Jose Antonio Vargas, a Pulitzer prize-winning journalist and illegal immigrant, was released after being detained at the airport of a Texas border town Tuesday.

Vargas told authorities at the McAllen airport he was in the country illegally and did not have the proper documentation, according to CNN.

He had been in McAllen for a week to visit centers where illegal Central American immigrants were being held, and only after arriving did he become aware that he may have trouble leaving.

Vargas was brought to the U.S. from the Philippines when he was 12 and revealed his illegal status in 2011, two years after winning a Pulitzer for his coverage of the Virginia Tech school shooting.

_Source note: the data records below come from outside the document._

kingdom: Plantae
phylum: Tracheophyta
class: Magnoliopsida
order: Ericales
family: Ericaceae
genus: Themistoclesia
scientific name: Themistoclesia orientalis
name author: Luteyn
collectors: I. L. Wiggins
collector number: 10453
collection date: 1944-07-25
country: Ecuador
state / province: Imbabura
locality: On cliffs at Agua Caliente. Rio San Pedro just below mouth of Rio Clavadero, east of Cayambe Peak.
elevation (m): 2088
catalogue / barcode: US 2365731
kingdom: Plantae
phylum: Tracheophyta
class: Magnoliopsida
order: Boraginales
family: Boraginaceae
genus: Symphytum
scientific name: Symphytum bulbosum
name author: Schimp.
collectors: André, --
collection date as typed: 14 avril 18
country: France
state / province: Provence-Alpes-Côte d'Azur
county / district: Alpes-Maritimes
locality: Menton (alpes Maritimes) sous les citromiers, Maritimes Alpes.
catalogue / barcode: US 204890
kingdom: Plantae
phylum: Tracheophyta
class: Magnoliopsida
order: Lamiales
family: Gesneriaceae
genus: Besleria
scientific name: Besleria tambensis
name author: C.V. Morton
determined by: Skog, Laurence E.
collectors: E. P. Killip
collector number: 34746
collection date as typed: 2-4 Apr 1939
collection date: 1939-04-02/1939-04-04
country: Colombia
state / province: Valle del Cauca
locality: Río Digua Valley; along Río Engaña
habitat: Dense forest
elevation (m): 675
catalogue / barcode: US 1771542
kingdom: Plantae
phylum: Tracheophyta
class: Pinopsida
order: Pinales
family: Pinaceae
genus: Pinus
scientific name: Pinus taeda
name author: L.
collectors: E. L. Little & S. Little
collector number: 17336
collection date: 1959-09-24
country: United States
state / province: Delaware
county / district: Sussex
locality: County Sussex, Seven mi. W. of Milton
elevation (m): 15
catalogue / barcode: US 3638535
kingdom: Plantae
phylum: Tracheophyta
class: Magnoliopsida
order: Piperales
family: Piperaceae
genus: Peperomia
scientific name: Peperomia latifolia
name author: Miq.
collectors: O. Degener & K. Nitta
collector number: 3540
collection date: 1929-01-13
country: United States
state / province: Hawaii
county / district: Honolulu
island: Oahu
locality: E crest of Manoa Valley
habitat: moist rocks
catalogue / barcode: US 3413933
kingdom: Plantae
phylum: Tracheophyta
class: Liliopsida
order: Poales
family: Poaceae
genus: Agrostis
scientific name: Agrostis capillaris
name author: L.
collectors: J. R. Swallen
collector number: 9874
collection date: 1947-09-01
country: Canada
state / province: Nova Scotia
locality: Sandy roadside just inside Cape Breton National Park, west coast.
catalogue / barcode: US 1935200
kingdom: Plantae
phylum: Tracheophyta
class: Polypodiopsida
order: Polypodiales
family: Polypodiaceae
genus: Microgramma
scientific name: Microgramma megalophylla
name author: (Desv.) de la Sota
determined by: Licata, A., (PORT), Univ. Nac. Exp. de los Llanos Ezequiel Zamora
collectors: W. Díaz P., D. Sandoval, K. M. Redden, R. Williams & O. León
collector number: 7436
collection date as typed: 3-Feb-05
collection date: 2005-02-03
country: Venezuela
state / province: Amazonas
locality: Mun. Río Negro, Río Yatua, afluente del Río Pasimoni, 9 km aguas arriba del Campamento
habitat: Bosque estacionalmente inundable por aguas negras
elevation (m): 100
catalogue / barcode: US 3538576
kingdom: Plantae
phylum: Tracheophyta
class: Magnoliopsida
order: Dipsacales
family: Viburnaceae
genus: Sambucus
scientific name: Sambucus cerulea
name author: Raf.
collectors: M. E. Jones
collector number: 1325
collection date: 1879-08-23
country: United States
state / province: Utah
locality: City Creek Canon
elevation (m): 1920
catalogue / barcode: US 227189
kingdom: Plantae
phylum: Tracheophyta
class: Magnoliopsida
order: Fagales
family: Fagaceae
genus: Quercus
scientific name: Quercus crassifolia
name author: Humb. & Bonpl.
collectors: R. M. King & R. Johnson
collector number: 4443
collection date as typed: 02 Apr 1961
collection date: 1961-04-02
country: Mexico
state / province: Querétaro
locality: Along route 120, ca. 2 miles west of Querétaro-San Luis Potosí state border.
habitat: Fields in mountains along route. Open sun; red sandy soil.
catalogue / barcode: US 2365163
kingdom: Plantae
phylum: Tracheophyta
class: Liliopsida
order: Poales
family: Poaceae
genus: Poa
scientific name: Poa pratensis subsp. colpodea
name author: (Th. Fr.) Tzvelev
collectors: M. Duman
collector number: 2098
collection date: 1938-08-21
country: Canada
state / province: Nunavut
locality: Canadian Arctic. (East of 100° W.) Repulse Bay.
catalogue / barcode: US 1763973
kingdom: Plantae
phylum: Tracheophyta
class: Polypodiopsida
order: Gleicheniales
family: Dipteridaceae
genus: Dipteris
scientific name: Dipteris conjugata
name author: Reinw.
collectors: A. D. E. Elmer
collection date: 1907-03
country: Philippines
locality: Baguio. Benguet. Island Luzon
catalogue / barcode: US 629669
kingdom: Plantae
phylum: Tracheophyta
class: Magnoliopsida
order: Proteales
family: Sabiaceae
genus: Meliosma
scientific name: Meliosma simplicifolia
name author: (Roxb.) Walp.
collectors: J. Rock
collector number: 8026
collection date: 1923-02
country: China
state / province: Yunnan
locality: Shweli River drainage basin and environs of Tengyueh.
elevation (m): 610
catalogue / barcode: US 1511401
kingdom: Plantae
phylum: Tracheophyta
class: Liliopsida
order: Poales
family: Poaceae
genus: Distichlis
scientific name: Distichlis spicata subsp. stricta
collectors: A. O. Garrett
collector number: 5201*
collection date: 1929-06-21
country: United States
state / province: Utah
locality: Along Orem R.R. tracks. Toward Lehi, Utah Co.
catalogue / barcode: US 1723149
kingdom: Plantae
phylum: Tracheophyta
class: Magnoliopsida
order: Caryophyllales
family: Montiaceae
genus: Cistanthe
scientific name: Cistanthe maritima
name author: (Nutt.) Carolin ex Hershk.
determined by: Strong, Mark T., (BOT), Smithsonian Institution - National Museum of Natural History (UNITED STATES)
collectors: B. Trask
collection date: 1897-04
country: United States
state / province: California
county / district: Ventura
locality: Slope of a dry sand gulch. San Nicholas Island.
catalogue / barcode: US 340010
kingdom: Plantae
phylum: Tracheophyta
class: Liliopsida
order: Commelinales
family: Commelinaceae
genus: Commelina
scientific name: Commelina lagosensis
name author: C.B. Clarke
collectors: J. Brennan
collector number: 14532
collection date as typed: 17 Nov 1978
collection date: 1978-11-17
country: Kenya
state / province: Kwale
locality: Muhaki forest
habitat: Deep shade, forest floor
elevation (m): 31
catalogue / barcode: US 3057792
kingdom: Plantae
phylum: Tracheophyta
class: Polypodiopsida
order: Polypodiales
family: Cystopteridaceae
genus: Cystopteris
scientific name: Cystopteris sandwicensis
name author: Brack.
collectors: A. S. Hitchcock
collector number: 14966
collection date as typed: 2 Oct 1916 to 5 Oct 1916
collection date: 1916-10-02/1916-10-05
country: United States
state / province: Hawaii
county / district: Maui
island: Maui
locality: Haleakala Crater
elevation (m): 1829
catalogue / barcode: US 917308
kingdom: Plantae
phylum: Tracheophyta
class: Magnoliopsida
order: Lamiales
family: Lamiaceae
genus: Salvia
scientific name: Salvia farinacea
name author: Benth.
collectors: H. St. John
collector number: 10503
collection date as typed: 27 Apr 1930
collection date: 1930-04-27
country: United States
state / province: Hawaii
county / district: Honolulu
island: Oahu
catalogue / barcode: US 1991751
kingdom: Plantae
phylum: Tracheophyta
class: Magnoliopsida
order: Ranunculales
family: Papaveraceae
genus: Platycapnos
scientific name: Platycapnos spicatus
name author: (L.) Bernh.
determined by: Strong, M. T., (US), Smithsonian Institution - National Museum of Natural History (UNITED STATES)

"When I outed myself three years ago my goal is to say I am one of the 11 million people. I'm not asking for special treatment. I'm not asking for there to be any double standard -- the government is doing that," Vargas told CNN previously.

While passing through security at the airport with a Filipino passport, Vargas was cleared by a TSA agent, according to Huffington Post. It was only after he was questioned by a Border Patrol agent, and asked to produce a visa or government-issued ID -- which he didn't posses -- was he taken into custody.

After being released Tuesday, he was given notice to appear in immigration court.

Vargas said in a statement after his release, "Our daily lives are filled with fear in simple acts such as getting on an airplane to go home to our family. With Congress failing to act on immigration reform, and President Obama weighing his options on executive action, the critical question remains: how do we define American?"

This is the first time he has been detained by immigration officials since coming to the country illegally in 1993.